SANTIAGO, Chile – Investigative Judge Sergio Munoz, who’s looking into sources of former Chilean strongman Augusto Pinochet’s millions, may well determine whether one of Latin America’s once most feared dictators dies a convict.

“I don’t feel any weight on me,” said Munoz, 47, a professorial man up against some of his country’s most aggressive lawyers. “I will do everything to make clear all the facts. You can be sure of that.”

Since mid-July, he’s been following up on a U.S. Senate report alleging that Pinochet, now 88, kept $4 million to $8 million in Riggs Bank in Washington, D.C., much of which Senate investigators think was laundered money. Pinochet described it as “savings from a lifetime of work.”

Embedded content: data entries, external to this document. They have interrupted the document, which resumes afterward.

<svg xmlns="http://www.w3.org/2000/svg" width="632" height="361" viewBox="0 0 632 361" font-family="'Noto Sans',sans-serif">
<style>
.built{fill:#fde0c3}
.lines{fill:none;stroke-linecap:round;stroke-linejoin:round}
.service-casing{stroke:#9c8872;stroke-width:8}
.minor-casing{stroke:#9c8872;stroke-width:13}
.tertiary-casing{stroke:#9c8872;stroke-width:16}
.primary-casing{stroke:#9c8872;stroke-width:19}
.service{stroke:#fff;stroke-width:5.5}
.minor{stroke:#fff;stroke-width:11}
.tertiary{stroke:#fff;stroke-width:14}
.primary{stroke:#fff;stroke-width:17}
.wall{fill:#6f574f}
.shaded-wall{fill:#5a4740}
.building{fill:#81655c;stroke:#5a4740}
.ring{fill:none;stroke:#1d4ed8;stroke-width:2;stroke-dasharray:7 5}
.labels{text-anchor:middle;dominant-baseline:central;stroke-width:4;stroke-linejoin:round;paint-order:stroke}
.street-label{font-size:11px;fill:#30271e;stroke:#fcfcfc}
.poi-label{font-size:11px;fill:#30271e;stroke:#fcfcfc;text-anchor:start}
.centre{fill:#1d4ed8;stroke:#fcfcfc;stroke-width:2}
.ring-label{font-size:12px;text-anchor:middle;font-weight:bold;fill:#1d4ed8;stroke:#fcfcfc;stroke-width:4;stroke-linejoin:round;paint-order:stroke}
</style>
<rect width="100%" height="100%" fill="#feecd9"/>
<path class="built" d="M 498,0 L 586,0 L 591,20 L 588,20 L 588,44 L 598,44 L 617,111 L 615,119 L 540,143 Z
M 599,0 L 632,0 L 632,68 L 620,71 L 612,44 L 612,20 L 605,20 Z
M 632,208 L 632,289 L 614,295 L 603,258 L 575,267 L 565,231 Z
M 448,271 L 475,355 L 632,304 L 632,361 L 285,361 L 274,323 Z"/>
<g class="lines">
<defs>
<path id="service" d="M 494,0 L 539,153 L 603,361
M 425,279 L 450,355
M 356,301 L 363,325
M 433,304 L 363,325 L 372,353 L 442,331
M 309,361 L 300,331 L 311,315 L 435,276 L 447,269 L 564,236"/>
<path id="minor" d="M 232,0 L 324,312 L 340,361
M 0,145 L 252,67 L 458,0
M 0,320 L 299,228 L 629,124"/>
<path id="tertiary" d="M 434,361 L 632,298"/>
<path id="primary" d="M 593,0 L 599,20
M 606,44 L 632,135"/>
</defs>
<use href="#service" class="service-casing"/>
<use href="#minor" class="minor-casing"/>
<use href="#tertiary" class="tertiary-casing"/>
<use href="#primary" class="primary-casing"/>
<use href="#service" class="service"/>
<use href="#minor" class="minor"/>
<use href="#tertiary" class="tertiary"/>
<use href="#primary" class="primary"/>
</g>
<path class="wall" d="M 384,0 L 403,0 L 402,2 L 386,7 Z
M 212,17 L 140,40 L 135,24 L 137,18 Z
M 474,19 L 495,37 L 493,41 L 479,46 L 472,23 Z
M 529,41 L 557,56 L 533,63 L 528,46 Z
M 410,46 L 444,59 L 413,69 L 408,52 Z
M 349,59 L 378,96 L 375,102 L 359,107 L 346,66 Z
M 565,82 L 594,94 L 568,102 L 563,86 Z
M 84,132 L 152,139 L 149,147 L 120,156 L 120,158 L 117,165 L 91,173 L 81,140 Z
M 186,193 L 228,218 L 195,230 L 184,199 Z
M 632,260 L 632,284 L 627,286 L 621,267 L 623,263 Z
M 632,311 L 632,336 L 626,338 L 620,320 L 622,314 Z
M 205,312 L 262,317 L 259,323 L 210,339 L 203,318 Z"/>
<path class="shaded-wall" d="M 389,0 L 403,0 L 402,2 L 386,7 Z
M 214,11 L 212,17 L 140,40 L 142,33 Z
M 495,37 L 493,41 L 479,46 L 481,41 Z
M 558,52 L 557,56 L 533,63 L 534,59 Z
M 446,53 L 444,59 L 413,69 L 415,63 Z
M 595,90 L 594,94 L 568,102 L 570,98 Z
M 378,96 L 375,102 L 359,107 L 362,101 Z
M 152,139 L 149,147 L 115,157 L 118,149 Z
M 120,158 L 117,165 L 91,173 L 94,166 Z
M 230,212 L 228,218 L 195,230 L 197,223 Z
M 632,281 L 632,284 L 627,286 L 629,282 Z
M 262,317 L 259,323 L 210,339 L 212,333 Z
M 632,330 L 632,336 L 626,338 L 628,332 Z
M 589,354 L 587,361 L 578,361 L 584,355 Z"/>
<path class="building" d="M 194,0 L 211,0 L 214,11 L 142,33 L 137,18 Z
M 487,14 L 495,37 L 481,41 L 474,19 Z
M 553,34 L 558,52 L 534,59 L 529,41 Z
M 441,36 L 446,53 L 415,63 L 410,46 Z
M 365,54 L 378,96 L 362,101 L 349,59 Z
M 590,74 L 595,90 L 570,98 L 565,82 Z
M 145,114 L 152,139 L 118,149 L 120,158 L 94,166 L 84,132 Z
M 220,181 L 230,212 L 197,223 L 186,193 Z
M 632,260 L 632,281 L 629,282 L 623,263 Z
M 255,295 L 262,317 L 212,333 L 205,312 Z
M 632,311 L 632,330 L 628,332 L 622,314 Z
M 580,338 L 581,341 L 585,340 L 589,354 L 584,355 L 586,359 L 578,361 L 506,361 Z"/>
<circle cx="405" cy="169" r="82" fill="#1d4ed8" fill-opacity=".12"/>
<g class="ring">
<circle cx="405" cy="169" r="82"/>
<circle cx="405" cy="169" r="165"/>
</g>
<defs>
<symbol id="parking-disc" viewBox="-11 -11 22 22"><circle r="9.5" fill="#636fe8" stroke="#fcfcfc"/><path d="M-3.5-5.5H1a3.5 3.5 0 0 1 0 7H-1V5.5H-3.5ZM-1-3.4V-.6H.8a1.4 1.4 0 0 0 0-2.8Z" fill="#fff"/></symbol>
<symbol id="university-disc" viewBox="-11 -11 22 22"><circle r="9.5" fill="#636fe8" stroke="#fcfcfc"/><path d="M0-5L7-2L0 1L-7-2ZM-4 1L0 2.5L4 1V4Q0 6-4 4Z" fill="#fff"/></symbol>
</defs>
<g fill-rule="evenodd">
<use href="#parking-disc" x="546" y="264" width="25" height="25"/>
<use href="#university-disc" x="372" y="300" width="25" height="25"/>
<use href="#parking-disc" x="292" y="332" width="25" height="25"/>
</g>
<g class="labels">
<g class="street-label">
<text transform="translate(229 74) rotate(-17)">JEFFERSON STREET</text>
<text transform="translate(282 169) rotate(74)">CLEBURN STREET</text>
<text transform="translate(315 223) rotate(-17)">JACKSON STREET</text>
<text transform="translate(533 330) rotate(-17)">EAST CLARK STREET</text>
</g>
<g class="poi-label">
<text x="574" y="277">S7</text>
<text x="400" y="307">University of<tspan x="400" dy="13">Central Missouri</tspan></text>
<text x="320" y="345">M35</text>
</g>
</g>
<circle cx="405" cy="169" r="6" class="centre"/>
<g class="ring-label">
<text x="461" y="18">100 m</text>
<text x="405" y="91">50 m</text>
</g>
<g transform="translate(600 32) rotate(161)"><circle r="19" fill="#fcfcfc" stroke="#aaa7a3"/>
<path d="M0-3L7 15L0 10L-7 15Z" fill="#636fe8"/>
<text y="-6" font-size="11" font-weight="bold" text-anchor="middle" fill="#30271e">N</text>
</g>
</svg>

The allegation doesn’t sound as grave as another ongoing investigation into whether Pinochet, who seized power in a bloody U.S.-backed coup in 1973, bears responsibility for the slayings of 3,197 real and suspected political foes during his regime.

But that case has been in the headlines more than five years and part of Chilean life for more than 30. The money-laundering allegations came as a shock.

“We were always taught that our dictator didn’t steal,” explained an aide to Socialist President Ricardo Lagos, who spoke on the condition that he not be identified.

The aide thinks Munoz’s tax-evasion and money-laundering investigation tarnishes Pinochet directly, personally and freshly, and is likely to saddle his family with expensive and humiliating legal problems for years.

The impact reflects the fact that Chile is a conservative nation, by far the most Swiss country in South America, whose citizens pride themselves on their probity. Many believed that Pinochet might have been a ruthless dictator but at least he wasn’t a thief.

Now detractors claim that his secret U.S. bank accounts give credibility to claims that he took bribes from arms dealers and, possibly, siphoned off money from military accounts that are funded by a share of state copper sales and thus are off limits to modern presidents and lawmakers. Pinochet ruled until 1990, but lorded from the shadows as armed forces commander until 1998.

Munoz’s investigation looks, as the banking records do, beyond Pinochet to his children and wife, Lucia Hiriart, who has property in her name and headed a well-funded social organization that helped poor women sell handicrafts.

Munoz won acclaim for his convictions in 2002 in the long-unsolved 1982 murder of Tucapel Jimenez, a prominent anti-Pinochet labor leader. Under Chilean law, investigative judges are both prosecutor and trial judge.

Although rights groups criticized their sentences as light, Munoz convicted not only the killer, a lowly army major, but also a general who formerly headed army intelligence and ordered the killing. Munoz convicted three other generals for covering up the crime.

Despite having voted consistently as a member of the Court of Appeals to strip Pinochet of his immunity from prosecution, Munoz draws praise from Pinochet supporters such as retired Gen. Guillermo Garin, the strongman’s family spokesman.

“He is a very serious, hardworking, systematic person … he has acted with a great deal of sensitivity, very thorough but at the same very prudent,” Garin said.

That stands in sharp contrast to how Pinochet’s supporters feel about Judge Juan Guzman, who’s been conducting high-visibility investigations of the former dictator’s role in political murders for four years.

With the media unaware, Munoz questioned Pinochet at his home Aug. 5. That followed a grilling of his children and wife at police intelligence headquarters in Santiago.

Allegations concerning Pinochet’s assets aren’t new. In 1984, a Chilean investigator was beaten up while looking into Pinochet’s property and documents about it were stolen from him.

What Senate investigators found, while looking into Riggs’ practices rather than Pinochet’s, was that $4 million to $8 million flowed through the former dictator’s six accounts at the bank from 1994 to 2002. According to the Senate Permanent Subcommittee on Investigations, at least two shell companies were created in the Bahamas to further conceal the money, perhaps from criminal proceedings against Pinochet under way in Europe and Chile. Riggs Bank officials estimated Pinochet’s worth to be between $50 million and $100 million.

While Pinochet reportedly told Munoz the money was personal savings, his defense team says it also may have come from donors who sought to ensure that he was set for life after Chile returned to democracy. Lawyers say they have four donors willing to testify, although their names haven’t been made public.

“Many people with economic power or who are conservative very much admire the general, and this could explain the hidden money,” spokesman Garin said. “Because they are big names in the economic field or have many connections with politics, they don’t want to appear in public because the attacks will hurt them.”

Regardless of the outcome of Munoz’s investigation, the secret offshore accounts alone besmirch Pinochet’s image.

“He no longer is father of the nation, but a banana-republic dictator like any other,” said analyst Ricardo Israel, a television commentator and political scientist at the University of Chile.